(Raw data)
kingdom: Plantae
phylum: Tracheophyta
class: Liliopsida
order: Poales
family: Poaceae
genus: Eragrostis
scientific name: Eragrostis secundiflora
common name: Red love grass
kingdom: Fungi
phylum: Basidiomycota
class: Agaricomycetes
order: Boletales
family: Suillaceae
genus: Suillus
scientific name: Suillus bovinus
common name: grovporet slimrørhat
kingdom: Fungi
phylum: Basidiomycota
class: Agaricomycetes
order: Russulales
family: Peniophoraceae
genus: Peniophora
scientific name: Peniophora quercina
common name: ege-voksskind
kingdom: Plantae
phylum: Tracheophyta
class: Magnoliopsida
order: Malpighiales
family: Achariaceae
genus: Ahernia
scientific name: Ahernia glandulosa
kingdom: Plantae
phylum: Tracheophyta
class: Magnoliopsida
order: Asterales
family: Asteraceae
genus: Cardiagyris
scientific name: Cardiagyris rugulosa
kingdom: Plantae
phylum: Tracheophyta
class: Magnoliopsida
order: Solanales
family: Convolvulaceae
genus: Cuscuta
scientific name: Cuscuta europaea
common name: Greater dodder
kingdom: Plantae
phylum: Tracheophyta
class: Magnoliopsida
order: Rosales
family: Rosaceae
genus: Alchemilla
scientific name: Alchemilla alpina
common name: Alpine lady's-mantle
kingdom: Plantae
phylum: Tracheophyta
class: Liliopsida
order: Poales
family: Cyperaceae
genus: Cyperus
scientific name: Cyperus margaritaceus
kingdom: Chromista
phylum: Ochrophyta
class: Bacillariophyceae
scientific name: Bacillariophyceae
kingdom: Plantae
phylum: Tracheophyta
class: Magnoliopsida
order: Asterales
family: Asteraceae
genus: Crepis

◆ WORK TO DO: Extract every line of the data above and reproduce each one without any change.

◆ PROBLEM SOLUTION:
kingdom: Plantae
phylum: Tracheophyta
class: Liliopsida
order: Poales
family: Poaceae
genus: Eragrostis
scientific name: Eragrostis secundiflora
common name: Red love grass
kingdom: Fungi
phylum: Basidiomycota
class: Agaricomycetes
order: Boletales
family: Suillaceae
genus: Suillus
scientific name: Suillus bovinus
common name: grovporet slimrørhat
kingdom: Fungi
phylum: Basidiomycota
class: Agaricomycetes
order: Russulales
family: Peniophoraceae
genus: Peniophora
scientific name: Peniophora quercina
common name: ege-voksskind
kingdom: Plantae
phylum: Tracheophyta
class: Magnoliopsida
order: Malpighiales
family: Achariaceae
genus: Ahernia
scientific name: Ahernia glandulosa
kingdom: Plantae
phylum: Tracheophyta
class: Magnoliopsida
order: Asterales
family: Asteraceae
genus: Cardiagyris
scientific name: Cardiagyris rugulosa
kingdom: Plantae
phylum: Tracheophyta
class: Magnoliopsida
order: Solanales
family: Convolvulaceae
genus: Cuscuta
scientific name: Cuscuta europaea
common name: Greater dodder
kingdom: Plantae
phylum: Tracheophyta
class: Magnoliopsida
order: Rosales
family: Rosaceae
genus: Alchemilla
scientific name: Alchemilla alpina
common name: Alpine lady's-mantle
kingdom: Plantae
phylum: Tracheophyta
class: Liliopsida
order: Poales
family: Cyperaceae
genus: Cyperus
scientific name: Cyperus margaritaceus
kingdom: Chromista
phylum: Ochrophyta
class: Bacillariophyceae
scientific name: Bacillariophyceae
kingdom: Plantae
phylum: Tracheophyta
class: Magnoliopsida
order: Asterales
family: Asteraceae
genus: Crepis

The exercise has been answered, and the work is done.